Грянувший на заре охотничий выстрел опалил молодую зарю запахом огня и сбросил с высоты дерева сраженную свинцом змею отчаяния…
Ужаленный стыдом за кощунственное малодушие, я покинул родные места и около шестнадцати лет блуждал по свету, волоча за собой постыдный хвост легкомыслия…
Возвратившись домой уже многоопытным человеком, познавшим и красоту и уродство, я был крепок душой и телом, чтобы впадать в уныние. Но то, что случилось по моем возвращении, смутило меня.
Печальное известие о гибели молодого парнишки, в отчаянии наложившего на себя руки, вновь заставило пережить давно миновавшие дни моей ранней юности.
Его имя упоминалось с именем девушки, по роковой случайности звавшейся Джулией.
Нелепая схожесть двух женских имен и судеб мужчин, во многом повторивших друг друга, поразила меня какой-то жуткой последовательностью. Безумный и дикий поступок представителя нынешнего молодого поколения, живущего больше рассудком, чем сердцем, никак не укладывался в голове.
Движимый смешанным чувством сострадания и любопытства, легко, как бывало в молодые годы, я отмахал семь километров, хотя теперь не прежние времена, чтобы убивать ноги, и вступил в поселок.
В самом начале поселка, уже сильно уплотнившегося из-за возросшего вдвое населения, на холме краснозема я нашел настежь распахнутые по случаю смерти ворота и вошел во двор.

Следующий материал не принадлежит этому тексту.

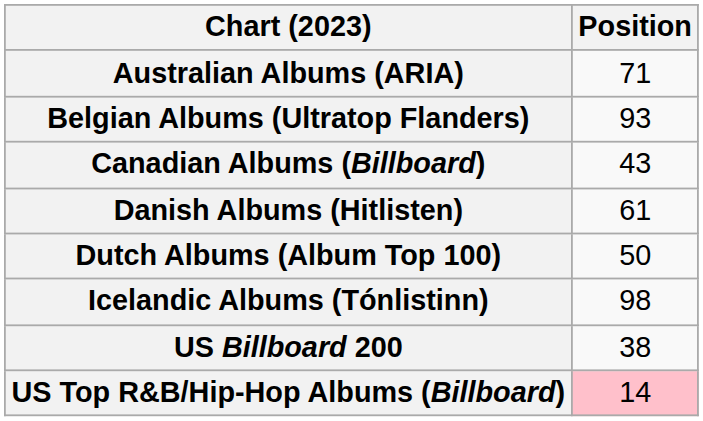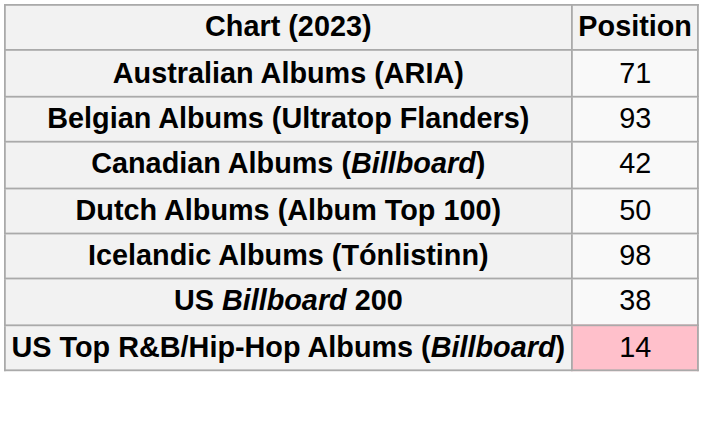Canadian Albums (Billboard) | Position: 43 -> 42
- row: Danish Albums (Hitlisten) | 61
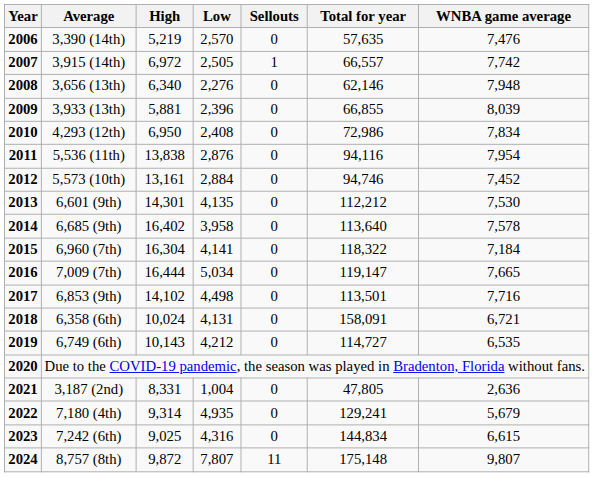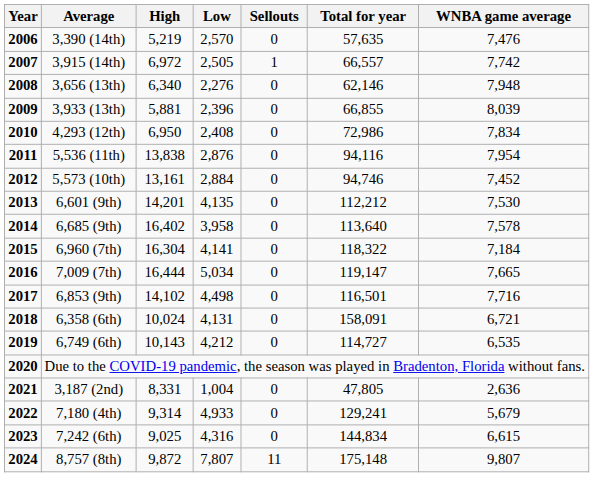6,601 (9th) | High: 14,301 -> 14,201
6,853 (9th) | Total for year: 113,501 -> 116,501
7,180 (4th) | Low: 4,935 -> 4,933
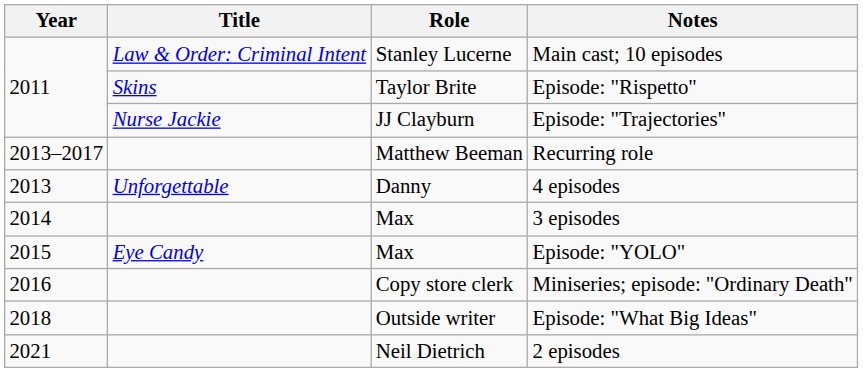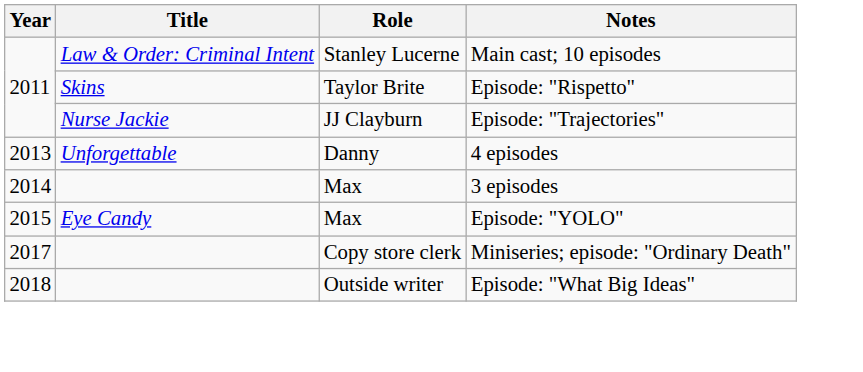- row: 2013–2017 | Matthew Beeman | Recurring role
Miniseries; episode: "Ordinary Death" | Year: 2016 -> 2017
- row: 2021 | Neil Dietrich | 2 episodes
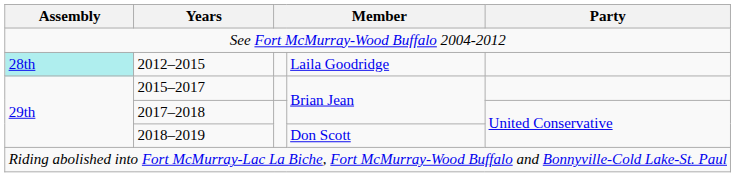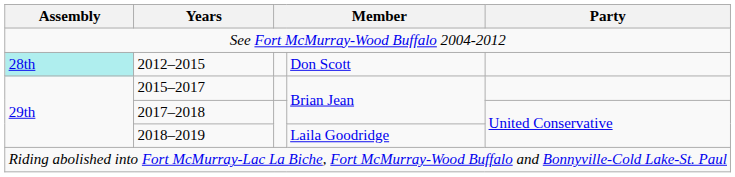2012–2015 | column 4: Laila Goodridge -> Don Scott
2018–2019 | column 4: Don Scott -> Laila Goodridge
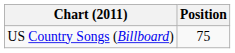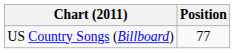US Country Songs (Billboard) | Position: 75 -> 77
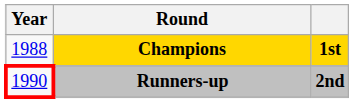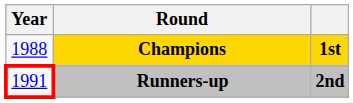Runners-up | Year: 1990 -> 1991
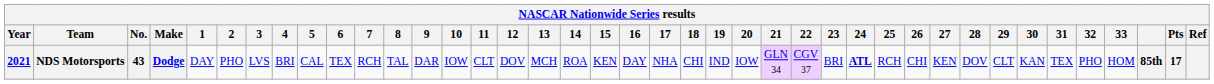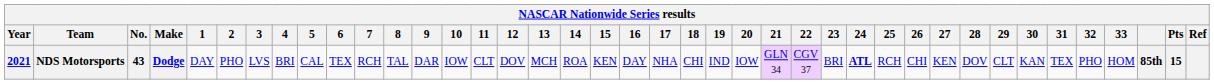NDS Motorsports | Pts: 17 -> 15
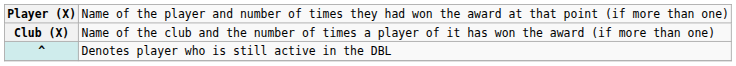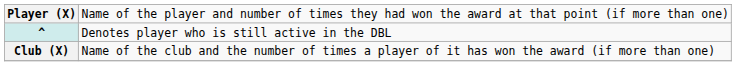rows swapped: Club (X) <-> ^
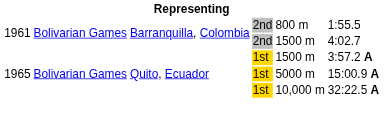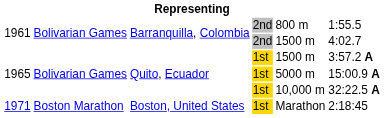+ row: 1971 | Boston Marathon | Boston, United States | 1st | Marathon | 2:18:45
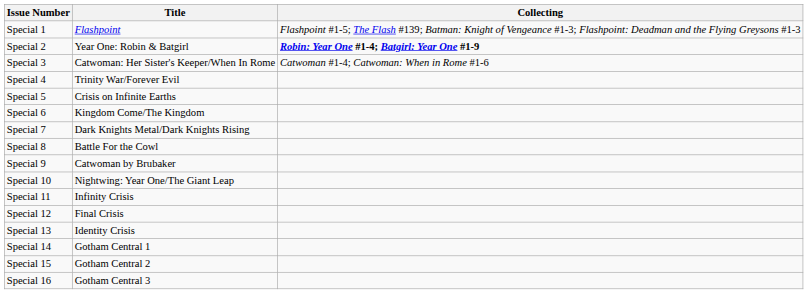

В тихом молчании стариков, тронутых брезгливым сочувствием к умершему, читалось уважение к предку, строго запрещавшему предавать земле всевозможных самоубийц, надругавшихся над жизнью.
Усопший покоился на бархатной подстилке во весь свой могучий рост и был красив еще не совсем умершей жизнью…
Его спокойное лицо с чуть приоткрытыми ресницами, из-под которых угадывались голубые глаза, было беззащитно от врожденной нежности.
В день, когда в садах пестрели ранние розы, было чудовищно лежать бездыханным и омрачать земное счастье смертью.